Dataset entries
****************************************

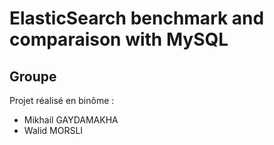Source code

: # ElasticSearch benchmark and comparaison with MySQL

## Groupe

Projet réalisé en binôme :

- Mikhail GAYDAMAKHA
- Walid MORSLI
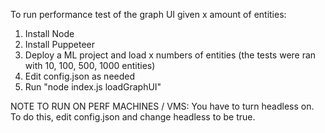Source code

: To run performance test of the graph UI given x amount of entities:

1. Install Node
2. Install Puppeteer
3. Deploy a ML project and load x numbers of entities (the tests were ran with 10, 100, 500, 1000 entities)
4. Edit config.json as needed
5. Run "node index.js loadGraphUI"

NOTE TO RUN ON PERF MACHINES / VMS: 
You have to turn headless on. To do this, edit config.json and change headless to be true.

****************************************

Work instruction:
Can you update the listing so every "config.json" becomes "settings.json", with everything else left unchanged? Leave the pictures out of your answer.

Exercise solution:
Source code

: # ElasticSearch benchmark and comparaison with MySQL

## Groupe

Projet réalisé en binôme :

- Mikhail GAYDAMAKHA
- Walid MORSLI
Source code

: To run performance test of the graph UI given x amount of entities:

1. Install Node
2. Install Puppeteer
3. Deploy a ML project and load x numbers of entities (the tests were ran with 10, 100, 500, 1000 entities)
4. Edit settings.json as needed
5. Run "node index.js loadGraphUI"

NOTE TO RUN ON PERF MACHINES / VMS: 
You have to turn headless on. To do this, edit settings.json and change headless to be true.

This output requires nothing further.